Injuries and upset losses. A team leader -- senior Nikola Dragovic -- charged with felony assault.
Now comes another jolt with the abrupt departure of starting center Drew Gordon, who left the team Tuesday by mutual agreement after butting heads with Coach Ben Howland.
It all adds up to a Bruins program that, at least from the outside, looks to be sinking fast.
"We've had a lot of adversity this season already," point guard Jerime Anderson said. "So it's nothing new to us right now."
Three straight defeats have UCLA at 2-4. With top-ranked Kansas coming to Pauley Pavilion on Sunday, followed by Mississippi State at the Wooden Classic, Howland offers a rueful smile and concedes there is no easy turnaround in sight.
"We're playing two of the best teams in the country over the next two games," he said. "This is probably the toughest schedule we've played since I've been the coach at UCLA."
In the latest setback, Gordon walked away after a series of meetings over several months that culminated with Howland quietly suspending him for two days of practice this week.
The 6-foot-9 sophomore had become a valuable player, averaging 11.2 points and 5.3 rebounds, but he has always been opinionated and emotional. He has often flashed his temper during games.
Some teammates were not sorry to see him go, a source close to the program said. Certainly his relationship with Howland, who values discipline, had grown increasingly tense.
"We have expectations of how our players represent the university on and off the court," the coach said. "When those standards aren't met, there are consequences."
While Gordon could not be reached for comment, his parents said that losses to the likes of Cal State Fullerton and Long Beach State frustrated him.
"With the talent that's on the UCLA team," Gordon's father, Ed, said, "there's absolutely no reason for that to happen."
Even more important, the younger Gordon felt like a bad fit in UCLA's measured style of play. "His athleticism always has shined more in an up-and-down tempo," his father said. "That's not exactly what the UCLA system is about."

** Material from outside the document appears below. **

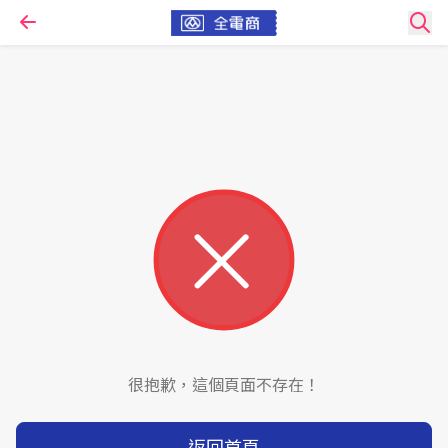
很抱歉，這個頁面不存在！
返回首頁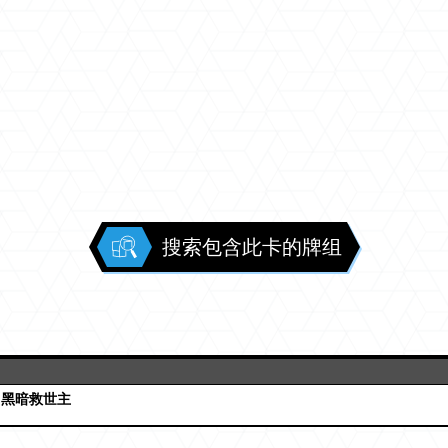
搜索包含此卡的牌组
 黑暗救世主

Tuesday's news took players by surprise.
"There were times when, I don't know, I guess they butted heads," Anderson said of Gordon and Howland. "But a lot of players don't agree with their coaches all the time."

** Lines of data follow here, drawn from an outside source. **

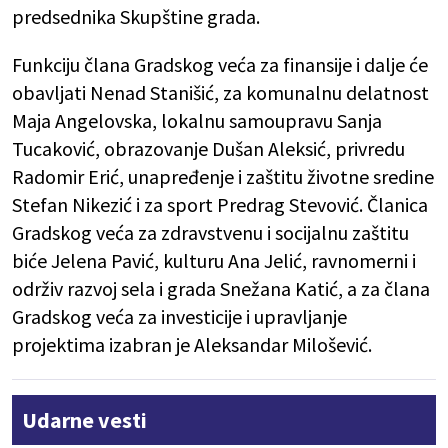
predsednika Skupštine grada.
Funkciju člana Gradskog veća za finansije i dalje će
obavljati Nenad Stanišić, za komunalnu delatnost
Maja Angelovska, lokalnu samoupravu Sanja
Tucaković, obrazovanje Dušan Aleksić, privredu
Radomir Erić, unapređenje i zaštitu životne sredine
Stefan Nikezić i za sport Predrag Stevović. Članica
Gradskog veća za zdravstvenu i socijalnu zaštitu
biće Jelena Pavić, kulturu Ana Jelić, ravnomerni i
održiv razvoj sela i grada Snežana Katić, a za člana
Gradskog veća za investicije i upravljanje
projektima izabran je Aleksandar Milošević.
Udarne vesti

Gordon will finish classes this quarter, then return home to Northern California to begin the process of selecting a new school. His mother said he would look outside the Pacific 10 Conference in hopes of becoming eligible by midway through next season.
"We've heard from I can't tell you how many programs," Shelly Davis said. "My phone's been ringing off the hook."

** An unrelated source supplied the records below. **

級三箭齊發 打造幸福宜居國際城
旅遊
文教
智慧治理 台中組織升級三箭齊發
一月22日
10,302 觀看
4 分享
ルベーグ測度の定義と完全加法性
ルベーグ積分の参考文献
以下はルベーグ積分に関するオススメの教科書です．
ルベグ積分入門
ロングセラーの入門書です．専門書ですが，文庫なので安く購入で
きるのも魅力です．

The Bruins, meanwhile, must replace a big part of their starting lineup, much of the workload shifting to Reeves Nelson.
The 6-8 freshman with the faux-hawk hairdo has been a bright spot, averaging 7.3 points and 4.7 rebounds in 14.8 minutes.
"He's a really strong kid," senior Michael Roll said. "Just comes in and tries to bully people, get rebounds, play physical, just do the dirty work that we need."
That attitude might be UCLA's only way out of a hole.
Howland planned to spend the next few practices focusing on basics and players vowed to put their faith in hard work. There was also the promise of something new.
Allowing too much penetration off the dribble, the Bruins will look beyond man-to-man defense -- Howland's mainstay -- and start learning the zone.
"Yeah," the coach said, "we could see it Sunday."
Desperate times call for desperate measures and, with all that has befallen them, this could be sink or swim for the Bruins.
"Our morale might be down and the season's not looking good," Anderson said. "But we're at UCLA. We have to fight back."